Oui certes, mais, mais ... on aurait aimé plongé plus au cœur peut-être pas de la vraie vie de Kim Thuy, ne soyons pas indiscrets, mais au cœur d'un bon gros roman qui nous aurait emporté des heures, là-bas, autrefois.
À trop vouloir coller à sa propre réalité intime, l'auteure finit par se cacher, c'est bien naturel.

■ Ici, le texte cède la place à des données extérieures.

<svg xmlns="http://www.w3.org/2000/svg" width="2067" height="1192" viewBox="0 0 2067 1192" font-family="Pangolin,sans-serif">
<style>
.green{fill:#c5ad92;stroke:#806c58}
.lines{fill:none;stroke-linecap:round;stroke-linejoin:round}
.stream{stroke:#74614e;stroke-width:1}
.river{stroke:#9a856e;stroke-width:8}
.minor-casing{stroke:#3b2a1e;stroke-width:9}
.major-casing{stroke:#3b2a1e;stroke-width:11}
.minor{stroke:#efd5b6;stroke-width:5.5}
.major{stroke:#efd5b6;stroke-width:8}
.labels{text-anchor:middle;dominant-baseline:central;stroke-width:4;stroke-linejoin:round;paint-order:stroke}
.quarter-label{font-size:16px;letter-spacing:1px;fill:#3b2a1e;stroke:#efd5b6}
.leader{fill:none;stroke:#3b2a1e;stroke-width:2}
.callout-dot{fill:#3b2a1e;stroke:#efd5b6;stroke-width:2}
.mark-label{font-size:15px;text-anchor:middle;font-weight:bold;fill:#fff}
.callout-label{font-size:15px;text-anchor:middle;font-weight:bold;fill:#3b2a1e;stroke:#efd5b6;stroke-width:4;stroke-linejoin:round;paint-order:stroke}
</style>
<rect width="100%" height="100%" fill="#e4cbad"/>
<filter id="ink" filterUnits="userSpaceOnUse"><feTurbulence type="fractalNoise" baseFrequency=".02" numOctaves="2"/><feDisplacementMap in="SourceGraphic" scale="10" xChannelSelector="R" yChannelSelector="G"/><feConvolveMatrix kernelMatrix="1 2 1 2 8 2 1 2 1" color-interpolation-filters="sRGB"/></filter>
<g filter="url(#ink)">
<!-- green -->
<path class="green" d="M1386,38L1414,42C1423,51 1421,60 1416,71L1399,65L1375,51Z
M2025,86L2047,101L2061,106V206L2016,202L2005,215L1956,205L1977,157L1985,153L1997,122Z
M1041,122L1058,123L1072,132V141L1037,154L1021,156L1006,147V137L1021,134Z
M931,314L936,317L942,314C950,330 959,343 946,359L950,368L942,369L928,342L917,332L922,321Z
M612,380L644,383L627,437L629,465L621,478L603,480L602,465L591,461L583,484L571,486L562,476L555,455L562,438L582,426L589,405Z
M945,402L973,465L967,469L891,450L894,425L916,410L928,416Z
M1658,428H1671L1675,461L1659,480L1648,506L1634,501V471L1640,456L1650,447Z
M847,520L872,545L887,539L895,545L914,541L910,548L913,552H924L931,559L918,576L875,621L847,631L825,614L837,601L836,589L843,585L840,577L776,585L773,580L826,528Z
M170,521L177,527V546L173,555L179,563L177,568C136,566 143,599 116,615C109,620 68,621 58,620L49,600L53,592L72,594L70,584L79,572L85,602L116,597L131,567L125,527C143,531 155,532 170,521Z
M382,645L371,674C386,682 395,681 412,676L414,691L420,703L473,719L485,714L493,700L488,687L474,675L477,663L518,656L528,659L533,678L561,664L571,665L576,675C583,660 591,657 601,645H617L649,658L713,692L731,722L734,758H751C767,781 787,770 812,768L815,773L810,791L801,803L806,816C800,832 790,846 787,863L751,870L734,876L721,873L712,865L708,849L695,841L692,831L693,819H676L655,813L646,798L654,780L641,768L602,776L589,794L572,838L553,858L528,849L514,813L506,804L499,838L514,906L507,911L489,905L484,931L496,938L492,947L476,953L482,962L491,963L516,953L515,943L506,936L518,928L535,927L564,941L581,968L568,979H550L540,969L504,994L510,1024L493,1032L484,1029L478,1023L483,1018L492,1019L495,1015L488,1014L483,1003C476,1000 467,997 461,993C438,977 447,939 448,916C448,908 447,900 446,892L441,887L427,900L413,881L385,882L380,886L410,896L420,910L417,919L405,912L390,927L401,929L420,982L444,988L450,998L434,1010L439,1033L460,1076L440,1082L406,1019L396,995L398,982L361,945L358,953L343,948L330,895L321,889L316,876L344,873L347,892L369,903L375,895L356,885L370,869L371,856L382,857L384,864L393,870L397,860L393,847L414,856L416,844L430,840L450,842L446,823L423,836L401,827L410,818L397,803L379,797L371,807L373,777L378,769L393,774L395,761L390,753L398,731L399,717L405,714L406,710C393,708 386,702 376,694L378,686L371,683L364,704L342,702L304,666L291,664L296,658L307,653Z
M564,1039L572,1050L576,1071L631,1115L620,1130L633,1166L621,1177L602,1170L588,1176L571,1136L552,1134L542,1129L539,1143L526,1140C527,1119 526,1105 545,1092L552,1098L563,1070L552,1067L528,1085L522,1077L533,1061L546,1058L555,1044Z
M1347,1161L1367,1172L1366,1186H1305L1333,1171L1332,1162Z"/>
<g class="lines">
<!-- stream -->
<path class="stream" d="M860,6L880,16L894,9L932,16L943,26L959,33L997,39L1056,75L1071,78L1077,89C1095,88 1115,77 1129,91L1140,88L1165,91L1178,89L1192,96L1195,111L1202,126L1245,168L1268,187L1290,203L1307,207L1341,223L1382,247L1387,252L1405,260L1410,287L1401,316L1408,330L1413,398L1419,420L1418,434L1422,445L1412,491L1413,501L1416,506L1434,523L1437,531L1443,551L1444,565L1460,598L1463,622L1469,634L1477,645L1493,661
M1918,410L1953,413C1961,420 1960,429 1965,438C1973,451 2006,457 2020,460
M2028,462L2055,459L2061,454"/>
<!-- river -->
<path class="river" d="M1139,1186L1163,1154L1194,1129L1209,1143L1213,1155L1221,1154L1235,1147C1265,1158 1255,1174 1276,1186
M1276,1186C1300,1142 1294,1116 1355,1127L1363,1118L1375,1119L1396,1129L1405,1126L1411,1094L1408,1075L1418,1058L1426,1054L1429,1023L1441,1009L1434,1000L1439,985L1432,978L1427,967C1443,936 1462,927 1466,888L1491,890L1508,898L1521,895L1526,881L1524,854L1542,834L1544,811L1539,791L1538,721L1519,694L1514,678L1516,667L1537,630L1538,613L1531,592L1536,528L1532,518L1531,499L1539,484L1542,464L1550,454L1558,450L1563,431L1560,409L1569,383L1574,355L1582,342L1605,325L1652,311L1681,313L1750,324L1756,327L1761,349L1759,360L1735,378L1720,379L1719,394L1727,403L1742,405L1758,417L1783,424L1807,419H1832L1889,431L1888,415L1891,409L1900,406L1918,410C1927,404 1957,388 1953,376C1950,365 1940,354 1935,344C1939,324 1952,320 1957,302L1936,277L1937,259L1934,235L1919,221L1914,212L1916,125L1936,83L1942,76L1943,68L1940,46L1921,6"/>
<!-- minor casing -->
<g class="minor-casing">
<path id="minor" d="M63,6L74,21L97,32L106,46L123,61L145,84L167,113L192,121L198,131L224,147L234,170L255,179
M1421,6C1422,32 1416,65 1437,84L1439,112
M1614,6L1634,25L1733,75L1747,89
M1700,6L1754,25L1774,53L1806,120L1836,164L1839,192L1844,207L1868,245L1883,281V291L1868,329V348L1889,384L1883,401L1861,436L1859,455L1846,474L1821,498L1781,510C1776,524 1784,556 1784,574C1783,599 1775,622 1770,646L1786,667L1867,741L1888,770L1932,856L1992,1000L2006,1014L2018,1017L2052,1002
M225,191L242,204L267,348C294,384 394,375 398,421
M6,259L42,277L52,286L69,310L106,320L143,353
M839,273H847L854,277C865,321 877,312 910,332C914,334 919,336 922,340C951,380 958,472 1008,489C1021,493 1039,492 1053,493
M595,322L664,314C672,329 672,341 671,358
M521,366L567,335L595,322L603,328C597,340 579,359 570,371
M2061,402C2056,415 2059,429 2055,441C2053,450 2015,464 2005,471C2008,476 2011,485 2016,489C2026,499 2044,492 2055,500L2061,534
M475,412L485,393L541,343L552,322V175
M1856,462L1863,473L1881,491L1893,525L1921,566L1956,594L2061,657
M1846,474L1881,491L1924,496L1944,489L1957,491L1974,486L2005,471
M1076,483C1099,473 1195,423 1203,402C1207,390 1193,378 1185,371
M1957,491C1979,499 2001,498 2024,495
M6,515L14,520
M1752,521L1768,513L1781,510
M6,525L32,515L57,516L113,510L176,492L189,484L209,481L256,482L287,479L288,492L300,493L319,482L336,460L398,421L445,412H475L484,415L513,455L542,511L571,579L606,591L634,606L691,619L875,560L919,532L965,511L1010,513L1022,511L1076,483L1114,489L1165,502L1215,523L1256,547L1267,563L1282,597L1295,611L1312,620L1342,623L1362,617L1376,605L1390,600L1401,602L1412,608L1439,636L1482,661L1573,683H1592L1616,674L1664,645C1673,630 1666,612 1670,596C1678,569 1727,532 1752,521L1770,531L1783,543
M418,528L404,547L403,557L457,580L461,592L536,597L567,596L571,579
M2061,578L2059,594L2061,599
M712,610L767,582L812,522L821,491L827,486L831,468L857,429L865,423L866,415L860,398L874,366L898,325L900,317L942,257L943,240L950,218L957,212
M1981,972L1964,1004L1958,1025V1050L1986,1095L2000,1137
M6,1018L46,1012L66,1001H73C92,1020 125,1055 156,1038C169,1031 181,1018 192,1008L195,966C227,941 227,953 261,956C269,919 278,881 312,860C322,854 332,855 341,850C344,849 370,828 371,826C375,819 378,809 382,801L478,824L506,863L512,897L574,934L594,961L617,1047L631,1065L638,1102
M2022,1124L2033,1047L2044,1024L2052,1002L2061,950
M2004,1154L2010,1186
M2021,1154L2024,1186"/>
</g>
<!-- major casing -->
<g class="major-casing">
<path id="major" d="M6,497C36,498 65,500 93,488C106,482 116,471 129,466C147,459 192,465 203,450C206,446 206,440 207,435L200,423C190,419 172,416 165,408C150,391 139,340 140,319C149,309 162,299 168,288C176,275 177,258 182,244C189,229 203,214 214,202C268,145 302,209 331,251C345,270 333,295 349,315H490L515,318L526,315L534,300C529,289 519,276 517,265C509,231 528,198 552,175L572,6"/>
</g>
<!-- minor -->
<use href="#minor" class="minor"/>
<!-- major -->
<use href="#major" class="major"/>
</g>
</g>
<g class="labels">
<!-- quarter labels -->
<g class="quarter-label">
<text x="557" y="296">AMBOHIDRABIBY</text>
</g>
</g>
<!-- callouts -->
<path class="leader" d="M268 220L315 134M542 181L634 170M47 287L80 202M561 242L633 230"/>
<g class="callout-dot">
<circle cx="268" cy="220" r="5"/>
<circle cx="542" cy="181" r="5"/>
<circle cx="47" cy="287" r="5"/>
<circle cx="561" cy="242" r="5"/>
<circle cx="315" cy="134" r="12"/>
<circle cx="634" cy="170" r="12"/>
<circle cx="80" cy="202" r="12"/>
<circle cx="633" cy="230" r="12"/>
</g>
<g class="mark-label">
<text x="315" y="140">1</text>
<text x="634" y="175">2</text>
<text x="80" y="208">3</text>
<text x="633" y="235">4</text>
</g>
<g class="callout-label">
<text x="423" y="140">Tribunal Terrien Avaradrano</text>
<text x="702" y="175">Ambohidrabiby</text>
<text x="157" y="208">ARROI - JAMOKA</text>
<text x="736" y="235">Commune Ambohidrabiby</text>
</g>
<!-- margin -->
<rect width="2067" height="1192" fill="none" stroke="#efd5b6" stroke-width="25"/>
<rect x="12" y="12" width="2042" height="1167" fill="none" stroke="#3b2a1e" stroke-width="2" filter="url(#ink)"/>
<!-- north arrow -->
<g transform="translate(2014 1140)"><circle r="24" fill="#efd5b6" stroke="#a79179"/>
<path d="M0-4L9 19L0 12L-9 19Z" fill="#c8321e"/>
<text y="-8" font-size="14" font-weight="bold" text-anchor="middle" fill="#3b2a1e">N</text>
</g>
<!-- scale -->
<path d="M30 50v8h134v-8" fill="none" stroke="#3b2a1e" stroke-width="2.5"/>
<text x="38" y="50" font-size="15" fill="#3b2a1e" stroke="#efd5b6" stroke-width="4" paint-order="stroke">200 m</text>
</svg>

D'ailleurs, elle en convient elle-même : petite, elle était l'ombre de sa cousine, plus grande, l'ombre de ses hommes ... Une histoire moins personnelle et plus romancée lui aurait permis de plus en raconter, en même temps que de mieux se cacher, ombre parmi ses personnages.
Mais ne boudons pas le plaisir à lire ces quelques belles pages, même peu nombreuses !
D'autant que deux autres livres sont en préparation : peut-être l'occasion de passer à nouveau une ou deux agréables soirées en compagnie de cette charmante dame ...
(1) : Kim Thuy nous dit qu'au Vietnam on préfère souvent les numéros (dans l'ordre des naissances) aux prénoms !
Pour celles et ceux qui aiment les immigrants.
Liana Levi éditent ces 143 pages parues en 2009.
Marie-Claire, À propos, Kathel, Jules et plein d'autres en parlent.